One of the photographs used in this Harrier article turned out to be security classified. This resulted in a member of the spook community confronting the then publishers, Sawell publications, with the prospect of incarceration in the tower. However, when the photograph was produced stamped with a ministry clearance for publication, an apologetic spook departed. As a precaution against future legal action the photograph in question was kept in the company safe for several years.

Over its 80 volumes, the backbone of the journal's editorial content has been the papers and technical articles contributed by leading academics and engineers. These papers and articles have record the switch from wood to metal in aircraft structures, the development of jet propulsion and the research/development and design of space craft and satellites.
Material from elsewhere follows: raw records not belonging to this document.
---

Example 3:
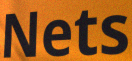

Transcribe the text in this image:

Nets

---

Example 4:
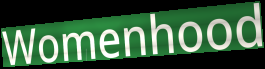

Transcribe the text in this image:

Womenhood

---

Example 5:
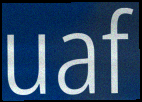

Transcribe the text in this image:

uaf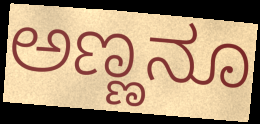
ಅಣ್ಣನೂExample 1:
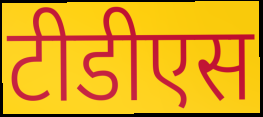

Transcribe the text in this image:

टीडीएस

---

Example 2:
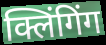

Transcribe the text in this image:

क्लिंगिंग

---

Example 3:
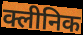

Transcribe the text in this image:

क्लीनिक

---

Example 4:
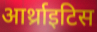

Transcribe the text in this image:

आर्थ्राइटिस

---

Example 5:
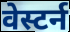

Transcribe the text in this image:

वेस्टर्नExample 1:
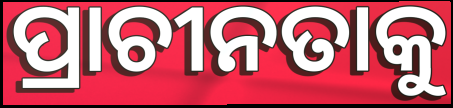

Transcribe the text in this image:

ପ୍ରାଚୀନତାକୁ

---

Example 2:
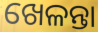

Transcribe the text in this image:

ଖେଳନ୍ତା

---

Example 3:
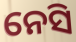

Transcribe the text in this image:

ନେସି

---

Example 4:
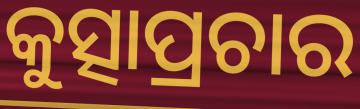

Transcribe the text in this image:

The Colonel was a man of many parts – lawyer, soldier/airman, administrator, and company director (on the Board of Marsh Brothers, the family Sheffield steel company) as well as publisher, editor, author and journalist and a collector of rare aeronautical books and prints. Lockwood Marsh died in 1963 aged 77.

However, the journal he founded has surveyed, and under the management of its present owners, the Emerald Press Group, has retained the role laid down for it by the redoubtable Colonel. That of a respected publication dedicated to the science and practice of aeronautics and to the allied and subsidiary branches of the engineering industry.

It would be wrong to end this paper without a mentioning Sir George Cayley, as aviation did not begin on the beaches of Kitty Hawk, North Carolina in December 1903. In fact, the first manned, heavier-than-air flights in a fixed wing (albeit unpowered) aircraft took place in a small village outside Scarborough in North Yorkshire 50 years before the Wright Brothers took to the skies and unrecorded, until now, in the pages of Aircraft Engineering and Aerospace Technology.

Sir George Cayley lived in Brompton- by-Sawdon. He had served as the MP for Scarborough and was the founder of Westminster University, but this is not how he is best-remembered. Sir George Cayley is credited with being the father of aviation as he worked out the forces acting on an aircraft in flight – lift, weight, thrust and drag. He engraved a silver medallion with the forces acting upon an aircraft in flight on one side, and his design for a glider on the other.

As early as 1804, Cayley's model gliders were similar in design to modern aircraft, with fixed, mono wings towards the front of the craft and horizontal stabilisers and a vertical fin forming the tail unit.

Cayley built a glider, that carried a ten- year old boy, sometime before 1849. Then, in 1853, on a windy day in 1853, Cayley forced his coachman into a makeshift man – carrying glider, rolled him down a hill, and turned him into the first man to fly in a heavier-than-air craft.

After his history-making exploit, aviation's first, albeit conscripted, unknown hero resigned. The coachman, telling Cayley that he was hired to drive a coach and not to fly, or words to that effect.